After decades of being lost or whatever you call it, I have decided to write again or die trying.

I really miss writing, especially the part of it that makes me express myself and my perceptions on things. Staring at this monitor in front of me, I find it so hard to let the words and thoughts flow out like the way they used to before. This is the downside of neglecting doing something for so long. When you try to go back, it’s as if you have to start from scrap. Crap.

I’m not even sure anymore if what I’m writing right now is grammatically correct or not.

When I entered college, I thought I would be able to explore myself more… be more.But from what I am seeing, leaving my comfort zone resulted to leaving a part of my identity as well. Don’t get me wrong, I like who I am right now but I love who and what I was before. I guess I just miss those times wherein I was able to do the things I really like and the things that I was obligated to do… all at the same time. Before, I was able to balance my studies, extra-curricular activities, and hobbies.

Of course, university life is obviously a different level compared to high school but then again, what I’m pointing out is my attitude towards responsibilities, obligations and whatnot. I was never the type who easily accepts failure and being average. Why should I be satisfied when I could do more than what was expected of me? I guess the reason for this kind of outlook was the fact that I have a reputation and an identity to live up to. People expected a lot from me, to be like this and like that, to be able to do this and that.

But cliche as it may seem, it’s true that when you go to a new environment, you have a chance of being a new you. Of course, it wouldn’t be so easy to assume a new identity or personality because more often than not, it’s not easy to pretend being someone else when you have been so used to being the you that you have known. But that’s not the real point here, the point is that with a new environment comes a new set of people. They don’t have the same expectations from you or perceptions about you compared to the people you knew before. They don’t really know who and what you were before.

For people like me, who used those very expectations and reputations to succeed or strive to do what it is that they want to achieve… losing that fuel meant losing the fire.

It’s really frustrating. I hate it that I have come to adhere to the concept of bahala na andpwede na yan. Why am I satisfied with the ordinary when I can do extraordinary? Why can I no longer balance my studies, extra-curricular activities, and hobbies? Why am I like this? Why?

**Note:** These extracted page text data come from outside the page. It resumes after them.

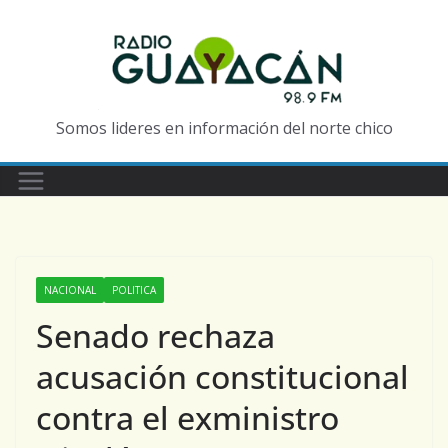
Somos lideres en información del norte chico
NACIONAL
POLITICA
Senado rechaza
acusación constitucional
contra el exministro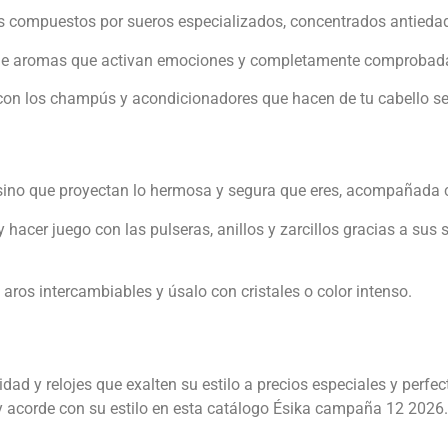
s compuestos por sueros especializados, concentrados antiedad 
as de aromas que activan emociones y completamente comprobada
or con los champús y acondicionadores que hacen de tu cabello se
sino que proyectan lo hermosa y segura que eres, acompañada co
y hacer juego con las pulseras, anillos y zarcillos gracias a sus s
aros intercambiables y úsalo con cristales o color intenso.
dad y relojes que exalten su estilo a precios especiales y perfec
 y acorde con su estilo en esta catálogo Ésika campaña 12 2026.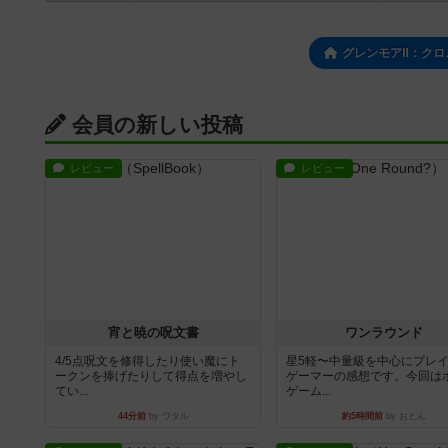
グレンモアⅡ：クロ
会員の新しい投稿
レビュー
レビュー
宵と暁の呪文書
ワンラウンド
4/5点呪文を修得したり使い魔にト
星5軽〜中量級を中心にプレ
ークンを捧げたりして得点を増やし
ゲーマーの感想です。今回は
てい...
ゲーム...
44分前
by ワタル
約5時間前
by おとん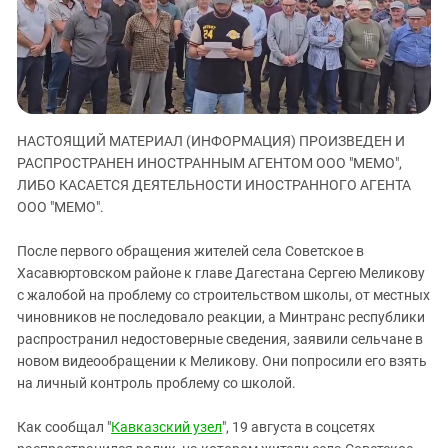
ЗАСТАВЛЯЕТ
Дагестан
КАВКАЗ ЗА ПАЛЕСТИНУ
Ингушетия
ИНАКОМЫСЛИЕ В ЧЕЧНЕ
Кабардино-Балкария
ПРЕСЛЕДОВАНИЕ АКТИВИСТОВ
МОБИЛИЗАЦИЯ И ПРОТЕСТЫ
Калмыкия
НАСТОЯЩИЙ МАТЕРИАЛ (ИНФОРМАЦИЯ) ПРОИЗВЕДЕН И
Карачаево-Черкесия
РАСПРОСТРАНЕН ИНОСТРАННЫМ АГЕНТОМ ООО "МЕМО",
Краснодарский край
ЛИБО КАСАЕТСЯ ДЕЯТЕЛЬНОСТИ ИНОСТРАННОГО АГЕНТА
Нагорный Карабах
ООО "МЕМО".
Российская Федерация
После первого обращения жителей села Советское в
Ростовская область
Хасавюртовском районе к главе Дагестана Сергею Меликову
с жалобой на проблему со строительством школы, от местных
Северная Осетия - Алания
чиновников не последовало реакции, а Минтранс республики
СКФО
распространил недостоверные сведения, заявили сельчане в
Ставропольский край
новом видеообращении к Меликову. Они попросили его взять
на личный контроль проблему со школой.
Чечня
Южная Осетия
Как сообщал "
Кавказский узел
", 19 августа в соцсетях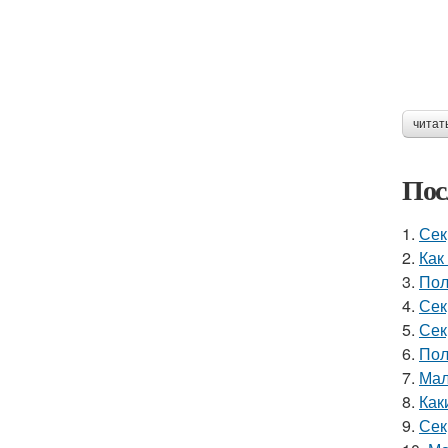
читат
Пос
1.
Сек
2.
Как
3.
Пол
4.
Сек
5.
Сек
6.
Пол
7.
Мал
8.
Как
9.
Сек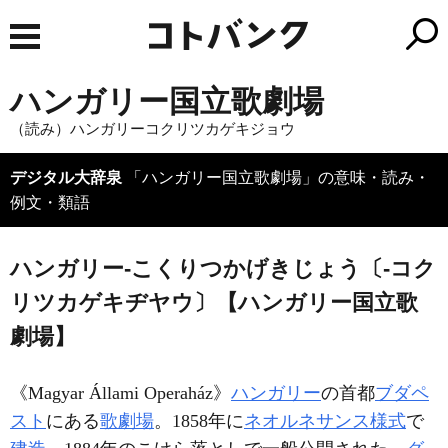
ハンガリー国立歌劇場
（読み）ハンガリーコクリツカゲキジョウ
デジタル大辞泉
「ハンガリー国立歌劇場」の意味・読み・
例文・類語
ハンガリー‐こくりつかげきじょう〔‐コク
リツカゲキヂヤウ〕【ハンガリー国立歌
劇場】
《
Magyar Állami Operaház
》
ハンガリー
の首都
ブダペ
スト
にある
歌劇場
。1858年に
ネオルネサンス様式
で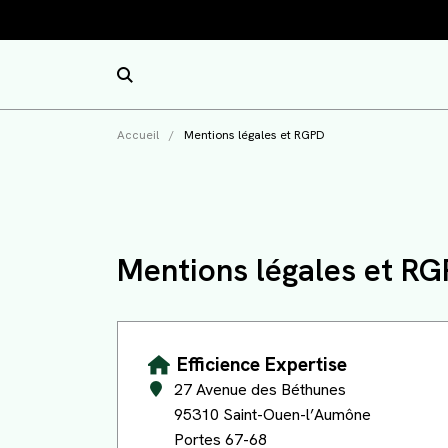
Notre cabinet
Accueil
/
Mentions légales et RGPD
Nos expertises
Présentation
Outils collaboratifs
Notre bureau
Comptabilité et Fiscalité
Mentions légales et R
Nos offres
Notre équipe
Examen de conformité fiscale
Nos sites utiles
Vos témoignages
RH et Paie
PACK ZEN COMPTA
Infos pratiques
Nos partenaires
Création d'entreprise
PACK DUO
Efficience Expertise
27 Avenue des Béthunes
Évaluation d’entreprise
PACK ESSENTIEL
Actualités
95310 Saint-Ouen-l’Aumône
Portes 67-68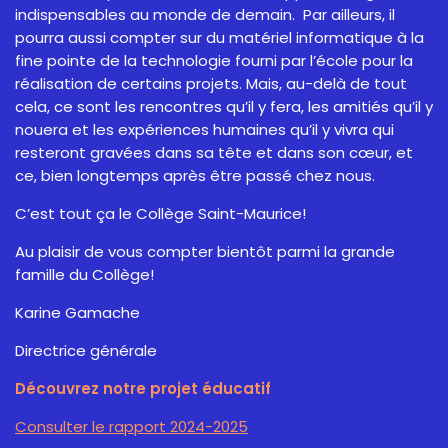
indispensables au monde de demain. Par ailleurs, il
pourra aussi compter sur du matériel informatique à la
fine pointe de la technologie fourni par l’école pour la
réalisation de certains projets. Mais, au-delà de tout
cela, ce sont les rencontres qu’il y fera, les amitiés qu’il y
nouera et les expériences humaines qu’il y vivra qui
resteront gravées dans sa tête et dans son cœur, et
ce, bien longtemps après être passé chez nous.
C’est tout ça le Collège Saint-Maurice!
Au plaisir de vous compter bientôt parmi la grande
famille du Collège!
Karine Gamache
Directrice générale
Découvrez notre projet éducatif
Consulter le rapport 2024-2025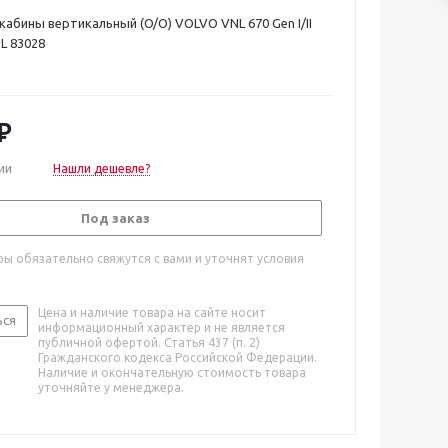
абины вертикальный (O/O) VOLVO VNL 670 Gen I/II
BL 83028
₽
ии
Нашли дешевле?
Под заказ
ы обязательно свяжутся с вами и уточнят условия
Цена и наличие товара на сайте носит
ься
информационный характер и не является
публичной офертой. Статья 437 (п. 2)
Гражданского кодекса Российской Федерации.
Наличие и окончательную стоимость товара
уточняйте у менеджера.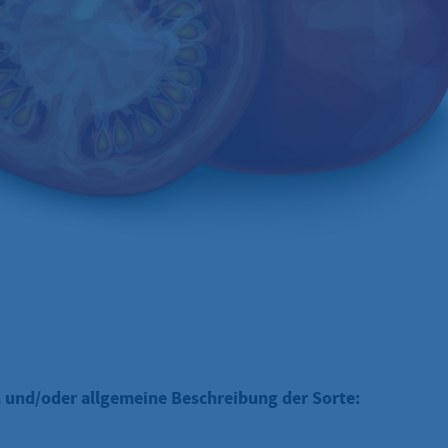
 und/oder allgemeine Beschreibung der Sorte: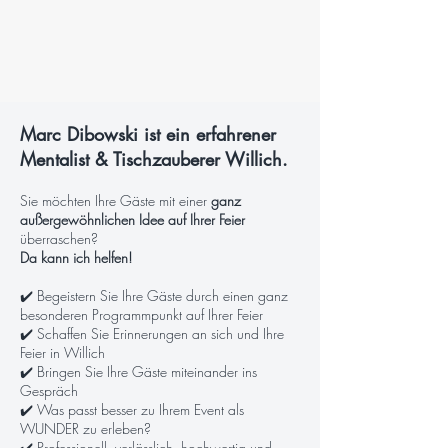
Marc Dibowski ist ein erfahrener
Mentalist & Tischzauberer Willich.
Sie möchten Ihre Gäste mit einer
ganz
außergewöhnlichen Idee auf Ihrer Feier
überraschen?
Da kann ich helfen!
✔️ Begeistern Sie Ihre Gäste durch einen ganz
besonderen Programmpunkt auf Ihrer Feier
✔️ Schaffen Sie Erinnerungen an sich und Ihre
Feier in Willich
✔️ Bringen Sie Ihre Gäste miteinander ins
Gespräch
✔️ Was passt besser zu Ihrem Event als
WUNDER zu erleben?
✔️ Professionell, verlässlich, hochwertig und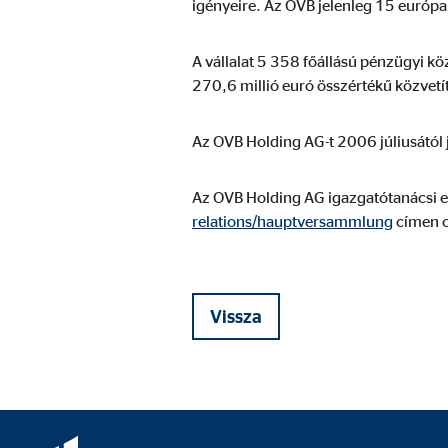
igényeire. Az OVB jelenleg 15 európ
A vállalat 5 358 főállású pénzügyi kö
270,6 millió euró összértékű közvetít
Az OVB Holding AG-t 2006 júliusától
Az OVB Holding AG igazgatótanácsi e
relations/hauptversammlung
címen o
Vissza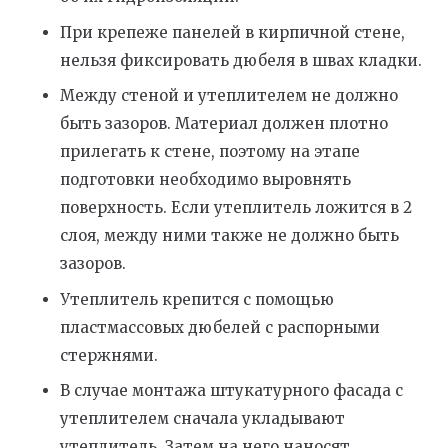
При крепеже панелей в кирпичной стене,
нельзя фиксировать дюбеля в швах кладки.
Между стеной и утеплителем не должно
быть зазоров. Материал должен плотно
прилегать к стене, поэтому на этапе
подготовки необходимо выровнять
поверхность. Если утеплитель ложится в 2
слоя, между ними также не должно быть
зазоров.
Утеплитель крепится с помощью
пластмассовых дюбелей с распорными
стержнями.
В случае монтажа штукатурного фасада с
утеплителем сначала укладывают
утеплитель. Затем на него наносят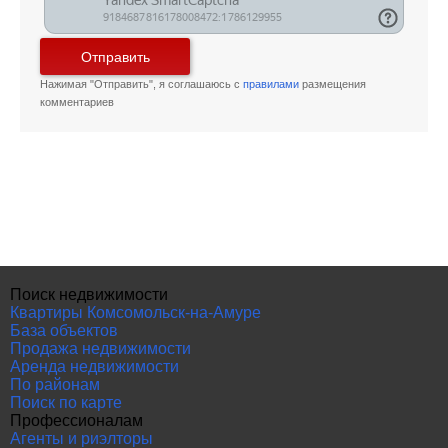
Отправить
Нажимая "Отправить", я соглашаюсь с
правилами
размещения
комментариев
Поиск недвижимости
Квартиры Комсомольск-на-Амуре
База объектов
Продажа недвижимости
Аренда недвижимости
По районам
Поиск по карте
Профессионалам
Агенты и риэлторы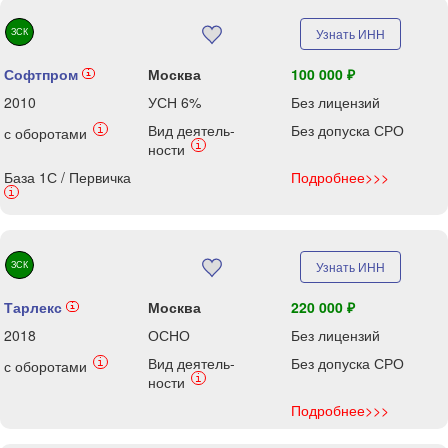
ЗСК
Узнать ИНН
Софтпром
Москва
100 000 ₽
i
2010
УСН 6%
Без лицензий
Вид деятель-
Без допуска СРО
i
с оборотами
i
ности
База 1С / Первичка
Подробнее>>>
i
ЗСК
Узнать ИНН
Тарлекс
Москва
220 000 ₽
i
2018
ОСНО
Без лицензий
Вид деятель-
Без допуска СРО
i
с оборотами
i
ности
Подробнее>>>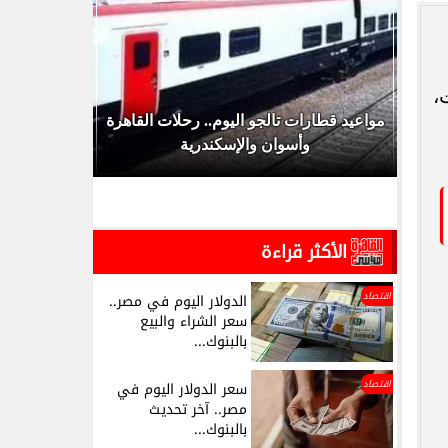
،
اش عام
مواعيد قطارات تالجو اليوم.. رحلات القاهرة
مواعيد قط
وأسوان والإسكندرية
الخمي
الأكثر قراءة
اقتصاد
الدولار اليوم في مصر..
سعر الشراء والبيع
بالبنوك...
اقتصاد
سعر الدولار اليوم في
مصر.. آخر تحديث
بالبنوك...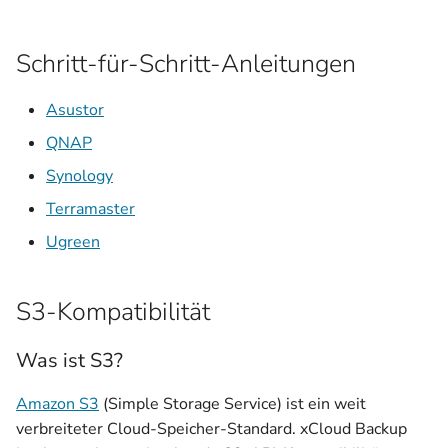
i
Bucket-Verwaltung
t
Schritt-für-Schritt-Anleitungen
Backup-Bucket erstellen
i
Asustor
a
Bucket löschen
QNAP
l
Synology
Objekt-Sperre
i
Terramaster
Object Lock Modi
s
Ugreen
i
Object Lock konfigurieren
e
S3-Kompatibilität
Aufbewahrungszeiten
r
Was ist S3?
Zugangsdaten
t
Amazon S3
(Simple Storage Service) ist ein weit
Keys anzeigen
verbreiteter Cloud-Speicher-Standard. xCloud Backup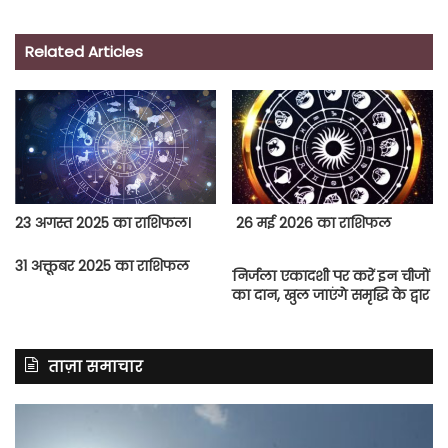
Related Articles
23 अगस्त 2025 का राशिफल।
26 मई 2026 का राशिफल
31 अक्तूबर 2025 का राशिफल
निर्जला एकादशी पर करें इन चीजों
का दान, खुल जाएंगे समृद्धि के द्वार
ताज़ा समाचार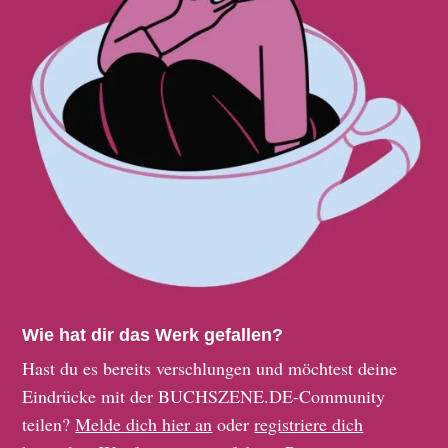
Wie hat dir das Werk gefallen?
Hast du es bereits verschlungen und möchtest deine
Eindrücke mit der BUCHSZENE.DE-Community
teilen?
Melde dich hier an
oder
registriere dich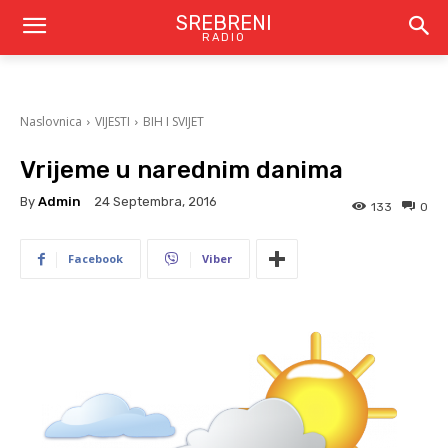
SREBRENI
RADIO
Naslovnica
VIJESTI
BIH I SVIJET
Vrijeme u narednim danima
By
Admin
24 Septembra, 2016
133
0
Facebook
Viber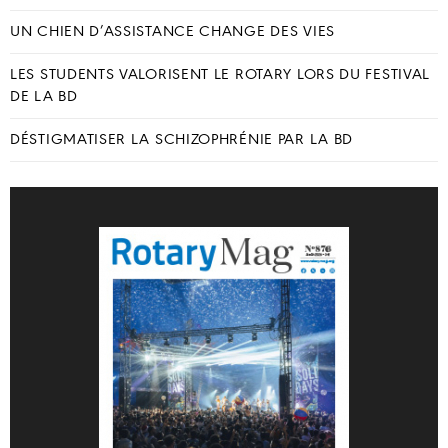
UN CHIEN D’ASSISTANCE CHANGE DES VIES
LES STUDENTS VALORISENT LE ROTARY LORS DU FESTIVAL
DE LA BD
DÉSTIGMATISER LA SCHIZOPHRÉNIE PAR LA BD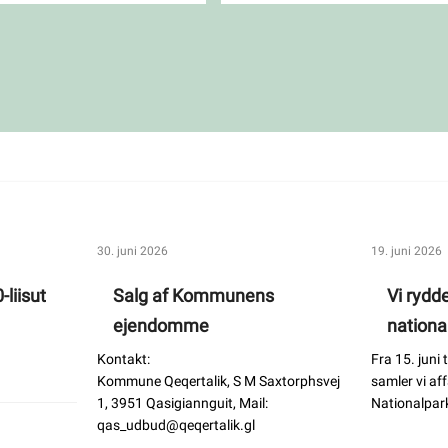
30. juni 2026
19. juni 2026
-liisut
Salg af Kommunens
Vi rydde
ejendomme
nationa
Kontakt:
Fra 15. juni
Kommune Qeqertalik, S M Saxtorphsvej
samler vi af
1, 3951 Qasigiannguit, Mail:
Nationalpark
qas_udbud@qeqertalik.gl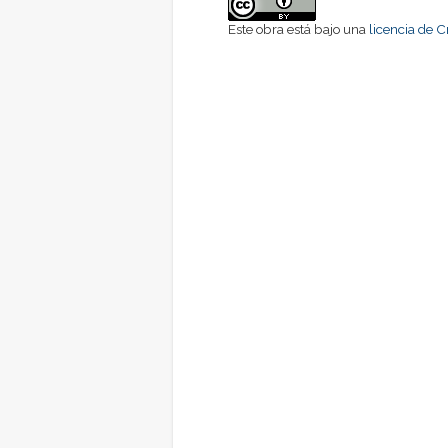
Este obra está bajo una
licencia de 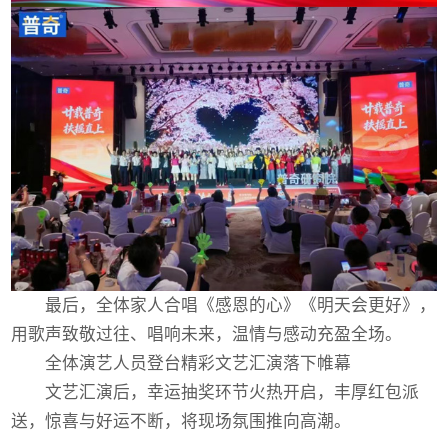
最后，全体家人合唱《感恩的心》《明天会更好》，
用歌声致敬过往、唱响未来，温情与感动充盈全场。
全体演艺人员登台精彩文艺汇演落下帷幕
文艺汇演后，幸运抽奖环节火热开启，丰厚红包派
送，惊喜与好运不断，将现场氛围推向高潮。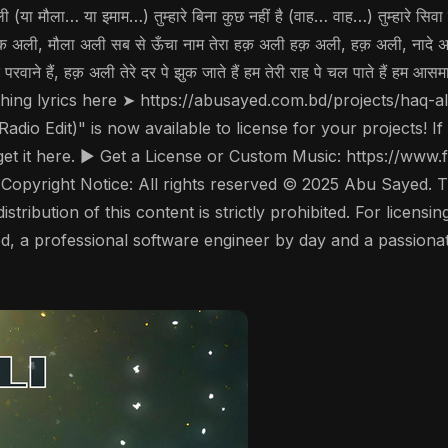
ली (या मौला… या इमाम…) तुम्हारे बिना कुछ नहीं है (वाह… वाह…) तुम्हारे सिव
 अली, मौला अली सब से ऊँचा नाम तेरा हक़ अली हक़ अली, हक़ अली, नादे अल
वाने हैं, हक़ अली तेरे दर पे झुक जाते हैं हम तेरी राह पे चल पाते हैं हम आ
nching lyrics here ➤ https://abusayed.com.bd/projects/haq-
io Edit)" is now available to license for your projects! If
et it here. ▶️ Get a License or Custom Music: https://ww
pyright Notice: All rights reserved © 2025 Abu Sayed. Thi
tribution of this content is strictly prohibited. For licensin
 a professional software engineer by day and a passionate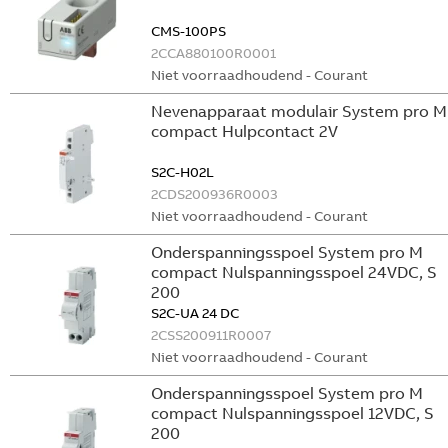
CMS-100PS
2CCA880100R0001
Niet voorraadhoudend - Courant
Nevenapparaat modulair System pro M
compact Hulpcontact 2V
S2C-H02L
2CDS200936R0003
Niet voorraadhoudend - Courant
Onderspanningsspoel System pro M
compact Nulspanningsspoel 24VDC, S
200
S2C-UA 24 DC
2CSS200911R0007
Niet voorraadhoudend - Courant
Onderspanningsspoel System pro M
compact Nulspanningsspoel 12VDC, S
200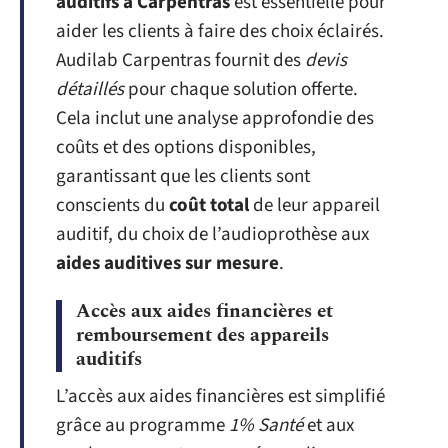
auditifs à Carpentras
est essentielle pour
aider les clients à faire des choix éclairés.
Audilab Carpentras fournit des
devis
détaillés
pour chaque solution offerte.
Cela inclut une analyse approfondie des
coûts et des options disponibles,
garantissant que les clients sont
conscients du
coût total
de leur appareil
auditif, du choix de l’audioprothèse aux
aides auditives sur mesure
.
Accès aux aides financières et
remboursement des appareils
auditifs
L’accès aux aides financières est simplifié
grâce au programme
1% Santé
et aux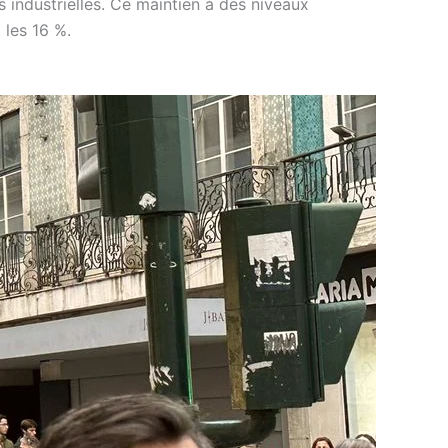
s industrielles. Ce maintien à des niveaux
 les 16 %.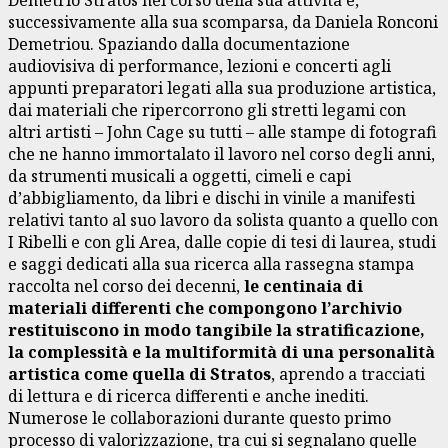
Demetrio Stratos nel corso della sua attività e,
successivamente alla sua scomparsa, da Daniela Ronconi
Demetriou. Spaziando dalla documentazione
audiovisiva di performance, lezioni e concerti agli
appunti preparatori legati alla sua produzione artistica,
dai materiali che ripercorrono gli stretti legami con
altri artisti – John Cage su tutti – alle stampe di fotografi
che ne hanno immortalato il lavoro nel corso degli anni,
da strumenti musicali a oggetti, cimeli e capi
d’abbigliamento, da libri e dischi in vinile a manifesti
relativi tanto al suo lavoro da solista quanto a quello con
I Ribelli e con gli Area, dalle copie di tesi di laurea, studi
e saggi dedicati alla sua ricerca alla rassegna stampa
raccolta nel corso dei decenni,
le centinaia di
materiali differenti che compongono l’archivio
restituiscono in modo tangibile la stratificazione,
la complessità e la multiformità di una personalità
artistica come quella di Stratos
, aprendo a tracciati
di lettura e di ricerca differenti e anche inediti.
Numerose le collaborazioni durante questo primo
processo di valorizzazione, tra cui si segnalano quelle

I guess I’m just upset over the fact that I can no longer do or I don’t have the same enthusiasm for the things I love to do before. I miss reading on Literature and History. I miss writing. I miss parliamentary debating (even if it was mentally stressful, lol). I miss watching Anime and Korean dramas. I miss watching documentaries. I miss doing things that  had defined and shaped me as a person.

When I think about it, the only thing that I like to do that I’m still able to do is dancing and I have this feeling that someday, I might have to give that up too because of my studies.

It might seem shallow to be overly affected just because of these simple things but what I’m stressing here is that I am neglecting doing these little things, these very little things that I love doing just because I have to do the things that I am obligated to do but I don’t enjoy doing.

I know that I’m sulking and brooding over this situation that I’m currently in and instead of continuing to do so, I should do something productive or constructive out of it. But that’s the point, it’s as if I lost that part of me, that kind of thinking that I used to have.

Instead of becoming more, I’ve become less.